Les modes : marchands, publicité, industrie, État

 

          Le monde marchand utilise largement les modes pour pousser à la consommation. Le Mercure galant se propose donc de faire la publicité des modes nouvelles en relation avec les marchands et les ouvriers. Il semble logique de fournir au lecteur les bonnes adresses qui lui permettront de «  trouver les véritables » toiles de Perses ou « les éventails à la Dauphine » (p. 28). Les noms et adresses des plus fameux tailleurs, couturières et modistes rendent ce journal incontournable. « Le luxe a presque toujours fait inventer les modes » (p. 29). Ces objets de désir font vivre l’industrie française en fournissant des commandes aux manufactures. Qu’il s’agisse de dentelle, de soie, ou de toile imprimée, la France a construit son empire des modes par le biais d’une industrie spécialisée employant un grand nombre de marchands et d’ouvriers. Toutefois, les caprices de la mode mettent en danger des pans entiers d’une industrie.

 

          Lorsque la mode des rubans passe, les conséquences sur les ouvriers sont si importantes que la relance économique devient alors une affaire d’État. C’est une nouvelle fois à la Cour que le Roi relance la rubanerie en portant lui-même des rubans jusque là démodés. La mode se voit et se regarde. Les planches gravées du Mercure sont des exemples à suivre et à reproduire. L’illustration de mode occupe une place essentielle dans la publication. Elle crée des repères et, son nombre limité, permet de ne pas embarrasser le lecteur par de trop nombreuses figures.

 

Le Mercure : une fenêtre ouverte sur son temps

 

          Les modes du Mercure témoignent également de leur temps. Corinne Thépaut-Cabasset évoque ces fameuses lois somptuaires qui visent à limiter le luxe des parures en portant défense de porter de l’argent et de l’or. Mais leur renouvellement montre bien qu’elles ne sont pas forcément respectées. Donneau de Visé explique qu’après le rapprochement entre la France et l’Espagne, les Madrilènes portent des chevalières en diamants : inspirations directes de la décoration de l’ordre du Saint-Esprit de Philippe V (p. 35). Mode et politique sont liées. La synthèse des modes du Mercure va pourtant plus loin.

 

          Corinne Thépaut-Cabasset nous offre un morceau de cette histoire de la culture matérielle qui n’oppose pas trop strictement monde matériel et monde abstrait. On peut rapprocher cet ouvrage des recherches engagées en France et à l’étranger depuis la publication de La culture des apparences de Daniel Roche (1989) influencé par les travaux de Roger Chartier sur le « monde comme représentation ». L’auteur replace, en effet, les relations entre l’homme et l’objet qui participent largement à « la co-construction des sujets, du social et de la culture dans le rapport aux objets matériels ». (Voir à ce sujet : M. Roustan, Sous l’emprise des objets ? Culture matérielle et autonomie, Paris, 2007, p. 29). Les amoureux de la mode, des mots colorés et du beau trouveront, sans aucun doute, leur compte dans cet ouvrage.
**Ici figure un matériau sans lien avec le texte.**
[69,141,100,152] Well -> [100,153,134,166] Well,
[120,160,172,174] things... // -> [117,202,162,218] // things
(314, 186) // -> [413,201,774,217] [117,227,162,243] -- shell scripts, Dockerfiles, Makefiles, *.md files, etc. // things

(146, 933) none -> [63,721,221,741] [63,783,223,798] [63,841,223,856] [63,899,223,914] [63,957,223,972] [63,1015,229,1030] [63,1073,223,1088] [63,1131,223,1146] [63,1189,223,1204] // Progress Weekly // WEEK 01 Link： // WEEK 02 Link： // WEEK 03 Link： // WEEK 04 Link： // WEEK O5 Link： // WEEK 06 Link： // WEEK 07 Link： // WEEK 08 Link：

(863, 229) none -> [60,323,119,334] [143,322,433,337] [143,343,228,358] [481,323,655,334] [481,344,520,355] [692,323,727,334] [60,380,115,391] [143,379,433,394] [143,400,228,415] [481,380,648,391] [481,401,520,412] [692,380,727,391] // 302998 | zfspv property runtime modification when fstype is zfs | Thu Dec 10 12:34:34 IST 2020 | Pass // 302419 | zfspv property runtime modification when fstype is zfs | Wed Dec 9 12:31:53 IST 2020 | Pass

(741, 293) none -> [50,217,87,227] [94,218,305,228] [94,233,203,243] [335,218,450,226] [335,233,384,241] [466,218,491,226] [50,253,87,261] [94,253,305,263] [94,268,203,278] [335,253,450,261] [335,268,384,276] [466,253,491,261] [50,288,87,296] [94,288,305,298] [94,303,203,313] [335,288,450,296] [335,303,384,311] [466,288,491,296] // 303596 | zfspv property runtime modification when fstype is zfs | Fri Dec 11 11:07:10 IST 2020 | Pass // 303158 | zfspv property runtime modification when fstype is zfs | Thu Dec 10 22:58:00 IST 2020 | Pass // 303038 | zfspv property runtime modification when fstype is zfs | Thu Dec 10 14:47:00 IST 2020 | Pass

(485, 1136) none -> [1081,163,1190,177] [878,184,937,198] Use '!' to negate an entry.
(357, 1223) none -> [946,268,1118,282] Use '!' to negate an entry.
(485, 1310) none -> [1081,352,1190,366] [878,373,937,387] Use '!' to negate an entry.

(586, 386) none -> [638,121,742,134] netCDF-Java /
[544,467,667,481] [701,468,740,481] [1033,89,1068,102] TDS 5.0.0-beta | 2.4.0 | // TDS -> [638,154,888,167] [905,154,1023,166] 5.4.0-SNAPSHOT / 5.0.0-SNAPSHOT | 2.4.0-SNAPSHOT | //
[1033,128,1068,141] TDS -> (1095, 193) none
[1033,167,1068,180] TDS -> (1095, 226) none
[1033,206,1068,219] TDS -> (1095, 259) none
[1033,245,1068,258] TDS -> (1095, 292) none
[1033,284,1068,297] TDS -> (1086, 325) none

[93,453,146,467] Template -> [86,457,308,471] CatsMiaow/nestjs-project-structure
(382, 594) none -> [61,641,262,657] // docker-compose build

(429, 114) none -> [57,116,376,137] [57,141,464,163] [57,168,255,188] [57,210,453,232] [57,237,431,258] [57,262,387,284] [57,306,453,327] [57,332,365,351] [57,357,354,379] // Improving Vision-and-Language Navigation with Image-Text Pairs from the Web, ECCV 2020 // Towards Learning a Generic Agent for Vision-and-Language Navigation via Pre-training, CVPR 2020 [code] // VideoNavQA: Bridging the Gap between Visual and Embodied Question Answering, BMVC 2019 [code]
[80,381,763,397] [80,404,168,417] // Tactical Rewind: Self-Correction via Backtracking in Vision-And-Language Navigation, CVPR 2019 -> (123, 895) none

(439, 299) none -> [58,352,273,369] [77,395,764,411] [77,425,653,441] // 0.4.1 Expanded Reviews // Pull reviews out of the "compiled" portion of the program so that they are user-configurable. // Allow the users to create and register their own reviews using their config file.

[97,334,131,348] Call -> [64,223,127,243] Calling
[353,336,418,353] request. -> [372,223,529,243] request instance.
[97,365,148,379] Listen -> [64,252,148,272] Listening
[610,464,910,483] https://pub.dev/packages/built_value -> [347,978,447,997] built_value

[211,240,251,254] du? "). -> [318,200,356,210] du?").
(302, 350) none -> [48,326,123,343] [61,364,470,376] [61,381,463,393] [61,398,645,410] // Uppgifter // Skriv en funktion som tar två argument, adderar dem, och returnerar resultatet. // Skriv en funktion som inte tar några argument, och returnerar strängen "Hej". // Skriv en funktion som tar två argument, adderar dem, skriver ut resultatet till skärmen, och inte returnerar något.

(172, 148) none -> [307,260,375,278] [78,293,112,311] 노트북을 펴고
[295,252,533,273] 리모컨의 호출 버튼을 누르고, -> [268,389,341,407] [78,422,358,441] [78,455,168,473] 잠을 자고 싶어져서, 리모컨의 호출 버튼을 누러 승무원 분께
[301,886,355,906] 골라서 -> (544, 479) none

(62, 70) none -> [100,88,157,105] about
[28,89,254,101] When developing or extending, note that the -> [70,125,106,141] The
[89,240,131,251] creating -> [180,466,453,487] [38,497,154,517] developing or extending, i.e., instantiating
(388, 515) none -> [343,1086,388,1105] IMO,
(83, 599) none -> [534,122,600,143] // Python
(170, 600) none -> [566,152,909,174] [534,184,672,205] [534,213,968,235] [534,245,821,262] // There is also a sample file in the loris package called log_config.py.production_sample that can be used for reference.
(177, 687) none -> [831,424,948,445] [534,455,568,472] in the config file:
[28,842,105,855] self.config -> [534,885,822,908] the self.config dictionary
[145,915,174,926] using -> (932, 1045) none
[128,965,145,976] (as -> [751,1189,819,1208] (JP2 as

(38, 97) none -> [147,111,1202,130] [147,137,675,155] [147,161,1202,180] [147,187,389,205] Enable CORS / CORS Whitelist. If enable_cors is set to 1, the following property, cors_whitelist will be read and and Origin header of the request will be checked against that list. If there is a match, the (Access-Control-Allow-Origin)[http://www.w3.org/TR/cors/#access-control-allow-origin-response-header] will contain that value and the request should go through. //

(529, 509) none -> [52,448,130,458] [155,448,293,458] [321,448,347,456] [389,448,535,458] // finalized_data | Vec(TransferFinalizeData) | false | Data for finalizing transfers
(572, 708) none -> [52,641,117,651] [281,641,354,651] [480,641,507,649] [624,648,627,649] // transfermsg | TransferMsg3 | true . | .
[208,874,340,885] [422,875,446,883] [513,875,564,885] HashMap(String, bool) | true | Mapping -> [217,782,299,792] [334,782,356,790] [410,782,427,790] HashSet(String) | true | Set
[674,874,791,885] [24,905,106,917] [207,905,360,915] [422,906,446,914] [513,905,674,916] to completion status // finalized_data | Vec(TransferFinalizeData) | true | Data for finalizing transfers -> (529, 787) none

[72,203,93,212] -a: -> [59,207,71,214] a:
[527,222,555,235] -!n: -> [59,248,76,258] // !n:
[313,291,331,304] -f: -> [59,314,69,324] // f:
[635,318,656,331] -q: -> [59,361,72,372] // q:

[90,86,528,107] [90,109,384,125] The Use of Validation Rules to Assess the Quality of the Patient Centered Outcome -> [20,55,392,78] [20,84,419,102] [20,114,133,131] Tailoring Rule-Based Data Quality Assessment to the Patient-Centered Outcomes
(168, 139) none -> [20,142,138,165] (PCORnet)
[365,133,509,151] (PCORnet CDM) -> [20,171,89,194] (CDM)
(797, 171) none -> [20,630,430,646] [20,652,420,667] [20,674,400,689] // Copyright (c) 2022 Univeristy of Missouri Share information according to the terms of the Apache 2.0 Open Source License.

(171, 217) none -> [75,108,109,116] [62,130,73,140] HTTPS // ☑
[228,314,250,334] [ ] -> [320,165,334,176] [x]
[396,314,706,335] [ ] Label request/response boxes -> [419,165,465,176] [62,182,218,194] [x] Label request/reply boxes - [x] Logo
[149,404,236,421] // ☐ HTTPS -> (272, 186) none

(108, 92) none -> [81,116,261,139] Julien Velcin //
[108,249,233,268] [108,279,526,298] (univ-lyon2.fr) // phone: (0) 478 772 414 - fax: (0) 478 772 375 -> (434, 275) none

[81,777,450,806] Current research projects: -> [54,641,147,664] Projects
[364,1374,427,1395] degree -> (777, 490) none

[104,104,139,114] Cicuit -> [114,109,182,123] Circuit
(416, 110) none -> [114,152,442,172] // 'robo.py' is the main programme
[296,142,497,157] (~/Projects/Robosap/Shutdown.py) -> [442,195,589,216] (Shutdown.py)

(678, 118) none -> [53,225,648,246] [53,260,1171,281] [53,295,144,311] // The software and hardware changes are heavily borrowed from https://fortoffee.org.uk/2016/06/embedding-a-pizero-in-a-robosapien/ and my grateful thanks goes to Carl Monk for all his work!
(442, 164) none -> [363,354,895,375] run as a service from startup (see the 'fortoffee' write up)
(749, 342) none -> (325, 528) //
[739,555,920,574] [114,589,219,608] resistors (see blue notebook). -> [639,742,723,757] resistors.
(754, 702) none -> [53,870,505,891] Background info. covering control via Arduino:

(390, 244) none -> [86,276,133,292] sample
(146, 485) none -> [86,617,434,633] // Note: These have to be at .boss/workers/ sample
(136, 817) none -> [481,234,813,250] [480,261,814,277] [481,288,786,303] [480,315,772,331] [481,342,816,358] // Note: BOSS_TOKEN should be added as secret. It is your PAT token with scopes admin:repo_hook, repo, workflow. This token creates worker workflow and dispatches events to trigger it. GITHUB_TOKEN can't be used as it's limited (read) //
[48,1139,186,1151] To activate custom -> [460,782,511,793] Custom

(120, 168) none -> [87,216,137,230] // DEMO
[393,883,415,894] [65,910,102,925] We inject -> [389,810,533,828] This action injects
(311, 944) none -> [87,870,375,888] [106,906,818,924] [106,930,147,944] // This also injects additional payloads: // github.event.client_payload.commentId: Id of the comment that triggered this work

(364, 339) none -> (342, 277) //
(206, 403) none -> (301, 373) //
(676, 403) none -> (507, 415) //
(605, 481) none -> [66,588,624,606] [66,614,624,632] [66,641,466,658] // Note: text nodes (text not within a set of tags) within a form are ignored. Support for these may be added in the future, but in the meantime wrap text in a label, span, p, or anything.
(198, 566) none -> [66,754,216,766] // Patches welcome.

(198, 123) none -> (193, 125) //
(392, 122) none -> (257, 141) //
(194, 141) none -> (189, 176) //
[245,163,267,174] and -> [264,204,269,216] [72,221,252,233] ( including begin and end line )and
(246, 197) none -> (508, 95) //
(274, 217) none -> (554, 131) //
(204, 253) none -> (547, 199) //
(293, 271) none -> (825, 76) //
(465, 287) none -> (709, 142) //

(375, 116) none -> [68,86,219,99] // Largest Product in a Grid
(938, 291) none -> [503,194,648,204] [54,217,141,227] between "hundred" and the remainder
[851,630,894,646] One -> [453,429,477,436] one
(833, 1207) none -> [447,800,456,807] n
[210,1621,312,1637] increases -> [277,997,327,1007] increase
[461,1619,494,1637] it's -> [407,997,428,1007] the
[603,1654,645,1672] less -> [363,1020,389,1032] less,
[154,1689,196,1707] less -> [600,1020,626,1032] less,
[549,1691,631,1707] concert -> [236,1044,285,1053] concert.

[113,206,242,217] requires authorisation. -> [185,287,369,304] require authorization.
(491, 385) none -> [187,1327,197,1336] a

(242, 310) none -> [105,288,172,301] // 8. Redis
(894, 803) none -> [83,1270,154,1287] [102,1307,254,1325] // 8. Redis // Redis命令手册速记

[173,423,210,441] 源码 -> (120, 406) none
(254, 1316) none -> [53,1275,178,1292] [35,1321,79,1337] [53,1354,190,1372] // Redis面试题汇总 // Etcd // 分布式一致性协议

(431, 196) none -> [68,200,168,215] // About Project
On le ferme en s’imaginant la Cour, Paris et les « belles de province », les dentelles et les couturières, les marchands et le bouche à oreille des bonnes adresses. Donneau de Visé est bien reporter de mode. Il glane l’information et conseille ses lecteurs : qu’est ce que le bon goût ? C’est en connaisseur qu’il esquisse les limites des modes, leurs vies et leurs morts. Aujourd’hui, il aurait été bloggeur à la manière de Scott Schuman dans « thesartorialist.com ».

 

          Depuis 2010, Corinne Thépaut-Cabasset travaille au Victoria and Albert Museum (Post doctoral Research Fellow). Je ne peux que conseiller cet ouvrage agréable, riche en information et qui rend donc toute sa modernité au Mercure galant. Il me semble qu’il est un élément essentiel de la bibliothèque du chercheur en arts décoratifs puisque l’auteur a non seulement cherché mais surtout trouvé L’Esprit des modes au Grand Siècle.